Agriculture

Crises sanitaires : la Confédération Paysanne de Loire-Atlantique demande le soutien de l’État

Face aux épizooties qui s'enchaînent (MHE, FCO8, FCO3), la Confédération Paysanne de Loire-Atlantique réclame un soutien urgent de l'État pour accompagner les éleveurs confrontés à des pertes économiques majeures.

Crises sanitaires : la Confédération Paysanne de Loire-Atlantique demande le soutien de l’État.

Dans un communiqué, la Confédération Paysanne de Loire-Atlantique demande l’aide des pouvoirs publics, suite aux crises sanitaires que subit la profession :

Les épidémies s’enchaînent et se cumulent pour les élevages bovins, ovins et caprins : MHE, FCO8, FCO3. Et demain la DNC ? ou un nouveau variant de FCO ?

Mortalité, baisse de fertilité (voire stérilité), avortements, chute de la production laitière, dégradation de la qualité du lait pénalisée par les laiteries, hausse des frais vétérinaires, augmentation de la charge de travail. Ces épizooties plongent de trop nombreuses fermes déjà mises à mal par les aléas climatiques, la hausse des charges et une conjoncture incertaine, dans une incertitude psychologique et économique. Les éleveurs et éleveuses ne peuvent plus être laissés seuls face à ces difficultés et aux discours contradictoires d’une clinique vétérinaire à l’autre.

La Confédération paysanne de Loire-Atlantique revendique

Un retour chiffré des conséquences (données GDS, Seenovia, Innoval) pour évaluer l’ampleur des pertes. Une meilleure communication sur les bénéfices/risques de la vaccination et les conséquences des maladies pour adapter une stratégie vaccinale. Un accompagnement sur le financement des vaccins. Le financement d’une visite conseil par un vétérinaire pour adapter la stratégie d’action face à l’épidémie. La nécessité d’avancer sur la recherche pour connaître les mécanismes d’immunités. L’élaboration de vaccins plurivalents capables de couvrir plusieurs variants de la FCO pour en simplifier l’utilisation. Il est urgent d’agir et d’envoyer un signal fort de soutien à nos élevages car toutes ces épizooties menacent notre métier déjà très fragilisé. Nous attendons des réponses rapides et à la hauteur des enjeux par les instances concernées, et restons vigilants sur la suite donnée à cette interpellation.
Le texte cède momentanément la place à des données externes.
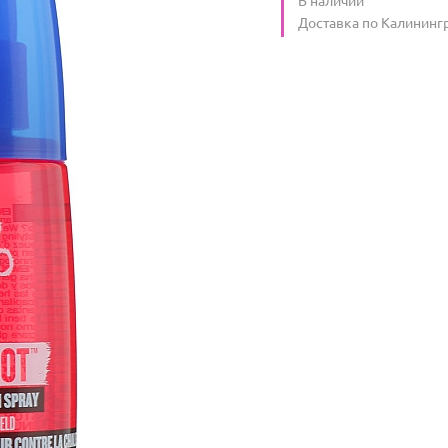
Условия доставки
Доставка по Калининг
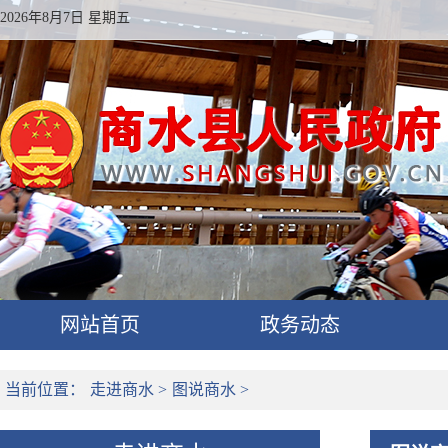
2026年8月7日 星期五
网站首页
政务动态
当前位置：
走进商水
>
图说商水
>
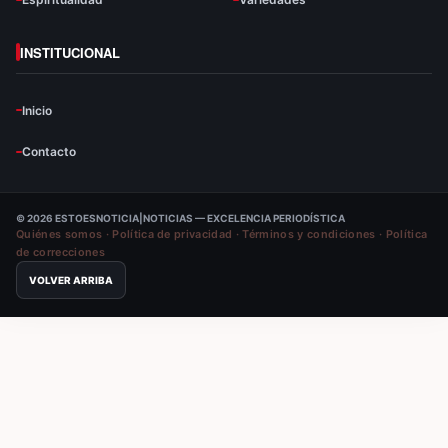
INSTITUCIONAL
Inicio
Contacto
© 2026 ESTOESNOTICIA|NOTICIAS — EXCELENCIA PERIODÍSTICA
Quiénes somos
·
Política de privacidad
·
Términos y condiciones
·
Política
de correcciones
VOLVER ARRIBA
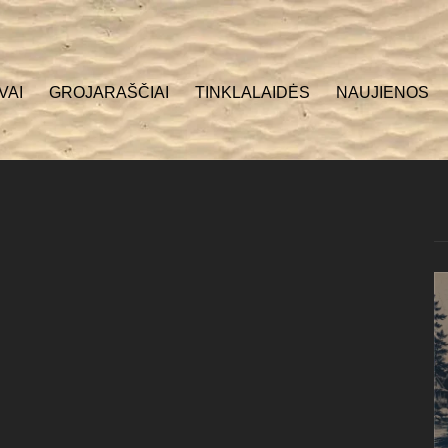
VAI
GROJARAŠČIAI
TINKLALAIDĖS
NAUJIENOS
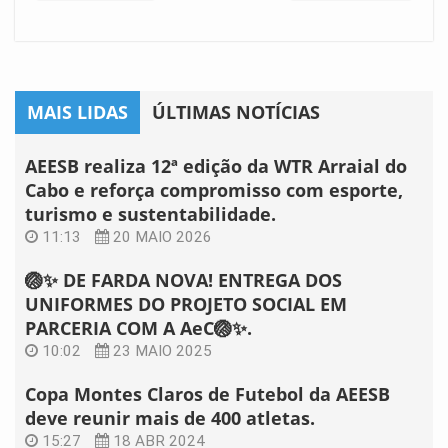
MAIS LIDAS
ÚLTIMAS NOTÍCIAS
AEESB realiza 12ª edição da WTR Arraial do
Cabo e reforça compromisso com esporte,
turismo e sustentabilidade.
11:13
20 MAIO 2026
🏐✨ DE FARDA NOVA! ENTREGA DOS
UNIFORMES DO PROJETO SOCIAL EM
PARCERIA COM A AeC🏐✨.
10:02
23 MAIO 2025
Copa Montes Claros de Futebol da AEESB
deve reunir mais de 400 atletas.
15:27
18 ABR 2024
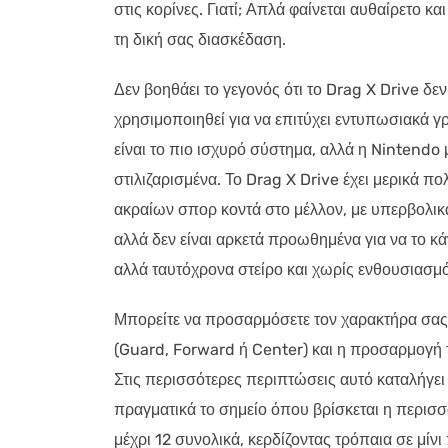
στις κορίνες. Γιατί; Απλά φαίνεται αυθαίρετο κ
τη δική σας διασκέδαση.
Δεν βοηθάει το γεγονός ότι το Drag X Drive δεν
χρησιμοποιηθεί για να επιτύχει εντυπωσιακά γρ
είναι το πιο ισχυρό σύστημα, αλλά η Nintendo 
στιλιζαρισμένα. Το Drag X Drive έχει μερικά πο
ακραίων σπορ κοντά στο μέλλον, με υπερβολικά
αλλά δεν είναι αρκετά προωθημένα για να το κ
αλλά ταυτόχρονα στείρο και χωρίς ενθουσιασμό
Μπορείτε να προσαρμόσετε τον χαρακτήρα σας 
(Guard, Forward ή Center) και η προσαρμογή τ
Στις περισσότερες περιπτώσεις αυτό καταλήγει
πραγματικά το σημείο όπου βρίσκεται η περισ
μέχρι 12 συνολικά, κερδίζοντας τρόπαια σε μίνι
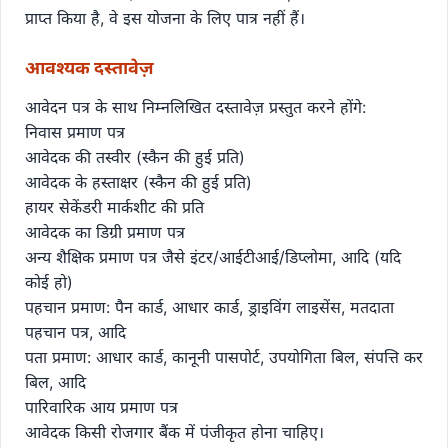
प्राप्त किया है, वे इस योजना के लिए पात्र नहीं हैं।
आवश्यक दस्तावेज़
आवेदन पत्र के साथ निम्नलिखित दस्तावेज़ प्रस्तुत करने होंगे:
निवास प्रमाण पत्र
आवेदक की तस्वीर (स्कैन की हुई प्रति)
आवेदक के हस्ताक्षर (स्कैन की हुई प्रति)
हायर सेकेंडरी मार्कशीट की प्रति
आवेदक का डिग्री प्रमाण पत्र
अन्य शैक्षिक प्रमाण पत्र जैसे इंटर/आईटीआई/डिप्लोमा, आदि (यदि
कोई हो)
पहचान प्रमाण: पैन कार्ड, आधार कार्ड, ड्राइविंग लाइसेंस, मतदाता
पहचान पत्र, आदि
पता प्रमाण: आधार कार्ड, कानूनी पासपोर्ट, उपयोगिता बिल, संपत्ति कर
बिल, आदि
पारिवारिक आय प्रमाण पत्र
आवेदक किसी रोजगार बैंक में पंजीकृत होना चाहिए।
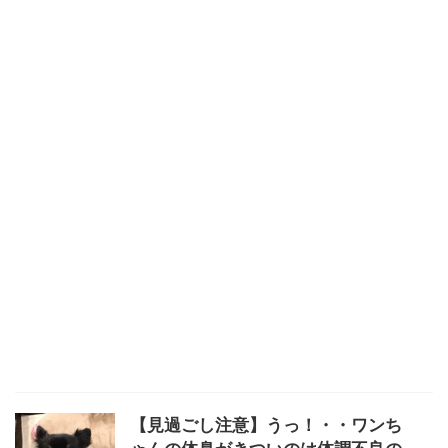
【見過ごし注意】うっ！・・ワンち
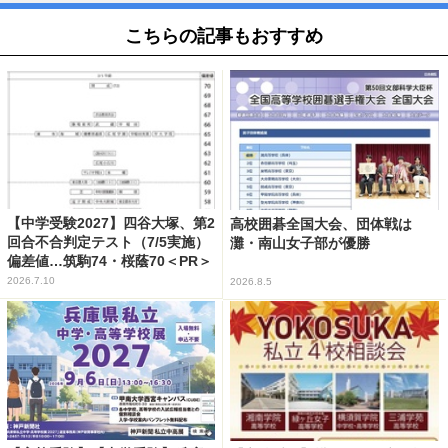
こちらの記事もおすすめ
【中学受験2027】四谷大塚、第2
高校囲碁全国大会、団体戦は
回合不合判定テスト（7/5実施）
灘・南山女子部が優勝
偏差値…筑駒74・桜蔭70＜PR＞
2026.7.10
2026.8.5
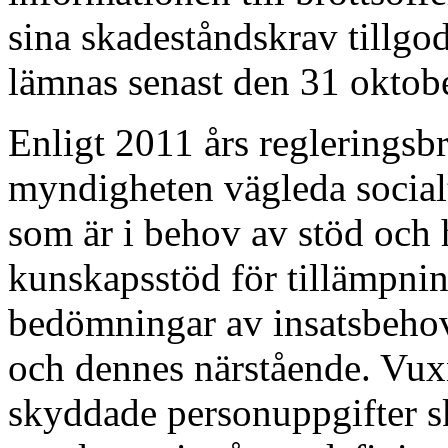
sina skadeståndskrav tillg
lämnas senast den 31 oktob
Enligt 2011 års regleringsbr
myndigheten vägleda socialt
som är i behov av stöd och 
kunskapsstöd för tillämpnin
bedömningar av insatsbehov 
och dennes närstående. Vux
skyddade personuppgifter s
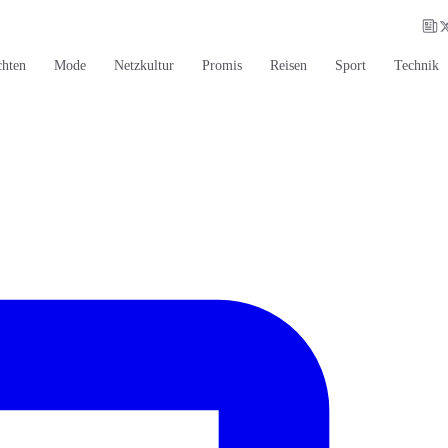
chten
Mode
Netzkultur
Promis
Reisen
Sport
Technik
MHE : maladie hémorragique épizootique.
FCO : fièvre catarrhale ovine.
DNC : dermatose nodulaire contagieuse.

La fièvre catarrhale ovine : comprendre cette maladie virale

La fièvre catarrhale ovine, connue sous le nom de maladie de la langue bleue ou « blue tongue » en anglais, est une infection virale qui s’attaque aux ruminants, qu’ils soient domestiques comme les moutons, bovins et chèvres, ou sauvages. Sur le territoire français, nous faisons face à trois variants de cette maladie : les souches BTV8 et BTV4, auxquelles s’est ajoutée depuis août 2024 la souche BTV3.
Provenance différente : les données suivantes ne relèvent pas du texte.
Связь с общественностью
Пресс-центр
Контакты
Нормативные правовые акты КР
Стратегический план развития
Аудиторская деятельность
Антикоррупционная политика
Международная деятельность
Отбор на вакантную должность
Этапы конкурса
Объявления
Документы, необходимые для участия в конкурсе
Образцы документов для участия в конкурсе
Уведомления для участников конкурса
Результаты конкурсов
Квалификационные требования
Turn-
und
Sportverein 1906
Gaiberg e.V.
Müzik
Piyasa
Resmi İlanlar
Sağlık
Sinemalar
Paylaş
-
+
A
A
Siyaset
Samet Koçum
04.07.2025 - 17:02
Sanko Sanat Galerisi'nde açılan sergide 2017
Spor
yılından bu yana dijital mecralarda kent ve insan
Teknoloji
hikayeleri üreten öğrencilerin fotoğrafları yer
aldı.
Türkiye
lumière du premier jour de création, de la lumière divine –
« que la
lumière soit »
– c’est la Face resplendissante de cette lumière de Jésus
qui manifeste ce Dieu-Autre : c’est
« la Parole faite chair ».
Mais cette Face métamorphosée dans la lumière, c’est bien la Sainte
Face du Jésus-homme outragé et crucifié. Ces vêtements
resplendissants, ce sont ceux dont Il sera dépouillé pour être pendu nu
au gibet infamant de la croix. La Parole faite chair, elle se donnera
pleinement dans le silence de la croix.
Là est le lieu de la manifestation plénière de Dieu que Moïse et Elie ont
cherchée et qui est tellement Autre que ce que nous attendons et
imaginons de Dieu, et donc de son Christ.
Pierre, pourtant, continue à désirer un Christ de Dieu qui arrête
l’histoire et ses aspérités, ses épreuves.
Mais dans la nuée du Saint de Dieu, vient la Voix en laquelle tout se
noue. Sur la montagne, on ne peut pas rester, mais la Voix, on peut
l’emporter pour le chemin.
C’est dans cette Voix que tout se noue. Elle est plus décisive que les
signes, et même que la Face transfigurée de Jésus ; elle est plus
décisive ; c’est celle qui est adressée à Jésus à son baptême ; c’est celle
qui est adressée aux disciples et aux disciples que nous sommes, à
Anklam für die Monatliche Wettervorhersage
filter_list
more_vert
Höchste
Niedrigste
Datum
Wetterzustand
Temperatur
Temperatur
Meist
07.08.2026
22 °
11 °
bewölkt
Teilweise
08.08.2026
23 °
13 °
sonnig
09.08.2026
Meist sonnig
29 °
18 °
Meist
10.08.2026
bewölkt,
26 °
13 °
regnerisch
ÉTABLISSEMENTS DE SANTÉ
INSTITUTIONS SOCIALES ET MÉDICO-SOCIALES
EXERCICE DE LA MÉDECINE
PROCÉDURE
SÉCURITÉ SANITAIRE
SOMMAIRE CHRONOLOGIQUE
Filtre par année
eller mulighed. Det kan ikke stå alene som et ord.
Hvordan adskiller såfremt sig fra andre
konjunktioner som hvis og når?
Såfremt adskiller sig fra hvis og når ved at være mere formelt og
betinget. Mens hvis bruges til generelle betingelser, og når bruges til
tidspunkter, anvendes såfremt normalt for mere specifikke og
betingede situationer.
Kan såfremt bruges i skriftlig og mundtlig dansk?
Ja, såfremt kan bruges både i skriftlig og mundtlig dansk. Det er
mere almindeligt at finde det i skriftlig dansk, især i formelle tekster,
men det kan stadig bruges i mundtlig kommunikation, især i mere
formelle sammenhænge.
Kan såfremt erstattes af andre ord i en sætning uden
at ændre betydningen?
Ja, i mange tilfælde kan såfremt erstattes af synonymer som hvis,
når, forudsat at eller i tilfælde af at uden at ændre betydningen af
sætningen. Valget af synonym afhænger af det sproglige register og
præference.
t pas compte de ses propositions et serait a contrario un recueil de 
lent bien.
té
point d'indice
Il est important de souligner que cette pathologie concerne exclusivement les animaux et ne présente aucun risque pour la santé humaine. De même, elle n’altère en rien la sécurité sanitaire des produits alimentaires d’origine animale, que ce soit la viande ou le lait. Cependant, son impact économique peut s’avérer considérable, tant par les symptômes qu’elle provoque chez les animaux touchés que par les restrictions commerciales qu’elle peut entraîner sur les marchés internationaux.